**AVAILABLE DATA**
^^^^^^^^^^^^^^^^

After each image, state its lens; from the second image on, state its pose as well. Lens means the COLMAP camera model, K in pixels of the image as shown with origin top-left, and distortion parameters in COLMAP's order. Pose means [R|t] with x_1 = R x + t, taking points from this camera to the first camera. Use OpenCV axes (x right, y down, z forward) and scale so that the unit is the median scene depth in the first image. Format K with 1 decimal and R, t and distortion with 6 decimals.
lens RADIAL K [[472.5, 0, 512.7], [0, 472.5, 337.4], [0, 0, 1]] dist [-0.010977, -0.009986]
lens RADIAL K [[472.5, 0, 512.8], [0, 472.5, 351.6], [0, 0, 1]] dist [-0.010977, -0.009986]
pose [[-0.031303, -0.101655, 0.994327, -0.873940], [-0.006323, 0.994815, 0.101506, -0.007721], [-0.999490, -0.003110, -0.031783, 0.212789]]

^^^^^^^^^^^^^^^^

**EXERCISE**
Please repeat the material exactly as it appears above.

**OUTPUT OF THE TASK**
After each image, state its lens; from the second image on, state its pose as well. Lens means the COLMAP camera model, K in pixels of the image as shown with origin top-left, and distortion parameters in COLMAP's order. Pose means [R|t] with x_1 = R x + t, taking points from this camera to the first camera. Use OpenCV axes (x right, y down, z forward) and scale so that the unit is the median scene depth in the first image. Format K with 1 decimal and R, t and distortion with 6 decimals.
lens RADIAL K [[472.5, 0, 512.7], [0, 472.5, 337.4], [0, 0, 1]] dist [-0.010977, -0.009986]
lens RADIAL K [[472.5, 0, 512.8], [0, 472.5, 351.6], [0, 0, 1]] dist [-0.010977, -0.009986]
pose [[-0.031303, -0.101655, 0.994327, -0.873940], [-0.006323, 0.994815, 0.101506, -0.007721], [-0.999490, -0.003110, -0.031783, 0.212789]]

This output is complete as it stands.